1. Field of the Invention
The present invention is related to a projection device, and particularly to a lens array and an illumination module using the same.
2. Description of Related Art
FIG. 1 is a schematic view of a conventional illumination module. Referring to FIG. 1, an illumination module 100 includes a light source 110, a first lens array 120, a second lens array 130 and a polarization converting system 140. The light source 110 emits an illuminating beam L10, and the first lens array 120 and the second lens array 130 are sequentially disposed on an optical path of the illuminating beam L10. The first lens array 120 and the second lens array 130 uniformize the illuminating beam L10. The polarization converting system 140 is disposed on the optical path of the illuminating beam L10 from the second lens array 130 and renders the illuminating beam L10 as a polarized polarization beam L120.
The polarization converting system 140 has a plurality of absorption devices 142, a plurality of polarization beam splitters 144, a plurality of reflection devices 146 and a plurality of half-wave plates 148. The illuminating beam L10 enters the polarization beam splitter 144, and a portion of the illuminating beam L10 penetrates the polarization beam splitter 144 and the half-wave plate 148. Another portion of the illuminating beam L10 is reflected by the polarization beam splitter 144 to the reflection device 146 and then reflected by the reflection device 146 to pass through the polarization converting system 140.
The absorption device 142, the polarization beam splitter 144, the reflection device 146 and the half-wave plate 148 are symmetrically disposed opposite to a reference plane 140a.

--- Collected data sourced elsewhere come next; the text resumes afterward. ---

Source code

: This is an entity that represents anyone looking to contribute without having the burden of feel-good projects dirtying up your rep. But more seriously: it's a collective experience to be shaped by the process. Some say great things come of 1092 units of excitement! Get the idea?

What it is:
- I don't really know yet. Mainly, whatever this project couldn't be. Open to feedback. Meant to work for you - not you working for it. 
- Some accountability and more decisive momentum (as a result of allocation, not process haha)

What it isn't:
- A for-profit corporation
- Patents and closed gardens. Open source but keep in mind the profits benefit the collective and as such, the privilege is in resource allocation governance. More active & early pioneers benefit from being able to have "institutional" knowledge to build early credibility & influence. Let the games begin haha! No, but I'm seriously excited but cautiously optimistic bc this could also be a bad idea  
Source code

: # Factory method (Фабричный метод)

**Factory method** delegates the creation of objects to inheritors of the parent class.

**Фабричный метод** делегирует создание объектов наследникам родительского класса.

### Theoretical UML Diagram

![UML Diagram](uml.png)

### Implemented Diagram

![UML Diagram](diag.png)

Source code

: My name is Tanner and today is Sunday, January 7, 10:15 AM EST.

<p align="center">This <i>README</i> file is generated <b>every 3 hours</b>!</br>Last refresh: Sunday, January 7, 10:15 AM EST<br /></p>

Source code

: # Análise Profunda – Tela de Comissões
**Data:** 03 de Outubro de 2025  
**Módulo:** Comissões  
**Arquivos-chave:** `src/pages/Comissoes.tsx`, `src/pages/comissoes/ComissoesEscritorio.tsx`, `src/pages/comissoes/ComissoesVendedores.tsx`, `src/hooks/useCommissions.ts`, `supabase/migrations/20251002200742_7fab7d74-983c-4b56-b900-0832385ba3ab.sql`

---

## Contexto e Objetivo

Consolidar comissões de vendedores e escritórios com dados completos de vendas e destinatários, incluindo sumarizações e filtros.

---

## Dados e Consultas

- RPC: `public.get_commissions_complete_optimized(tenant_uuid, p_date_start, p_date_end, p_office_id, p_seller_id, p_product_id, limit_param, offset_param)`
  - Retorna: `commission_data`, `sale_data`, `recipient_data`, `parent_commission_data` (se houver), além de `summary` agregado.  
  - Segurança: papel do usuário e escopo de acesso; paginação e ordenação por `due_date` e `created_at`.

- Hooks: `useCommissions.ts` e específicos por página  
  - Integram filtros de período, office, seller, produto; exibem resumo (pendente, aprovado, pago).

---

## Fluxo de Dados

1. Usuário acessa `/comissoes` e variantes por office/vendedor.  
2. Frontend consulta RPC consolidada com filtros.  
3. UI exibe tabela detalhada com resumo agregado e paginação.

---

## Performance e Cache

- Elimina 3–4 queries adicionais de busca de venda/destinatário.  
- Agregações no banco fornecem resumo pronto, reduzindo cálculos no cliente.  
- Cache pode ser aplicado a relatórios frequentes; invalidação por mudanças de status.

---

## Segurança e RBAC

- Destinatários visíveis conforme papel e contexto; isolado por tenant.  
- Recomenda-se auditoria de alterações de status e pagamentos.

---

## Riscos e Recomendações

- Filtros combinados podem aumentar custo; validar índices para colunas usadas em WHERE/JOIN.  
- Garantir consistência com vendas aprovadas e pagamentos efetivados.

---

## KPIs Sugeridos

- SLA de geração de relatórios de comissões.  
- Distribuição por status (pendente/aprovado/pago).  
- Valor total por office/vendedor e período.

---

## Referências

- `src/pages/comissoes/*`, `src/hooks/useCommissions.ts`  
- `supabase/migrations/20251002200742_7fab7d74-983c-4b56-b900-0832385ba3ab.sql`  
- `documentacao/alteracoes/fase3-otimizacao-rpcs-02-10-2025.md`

The first lens array 120 and the second lens array 130 have a plurality of first lenses 122 and a plurality of second lenses 132 respectively. Each of the first lenses 122 and each of the second lenses 132 correspond to a central point of each polarization beam splitter 144 respectively. Since the polarization converting system 140 is symmetrically disposed, two adjacent symmetric polarization beam splitters 144a are disposed at two sides of the reference plane 140a. To coordinate with two adjacent polarization beam splitters 144a so that a first lens 122a and a second lens 132a both align with a central point of the polarization beam splitter 144a. A width d′ of the first lens 122a and the second lens 132a corresponding to the polarization beam splitter 144a is smaller than a width d of the first lens 122 and the second lens 132. Thus, the illuminating beam L10 passing through the first lens array 120 and the second lens array 130 is rendered inconsecutive.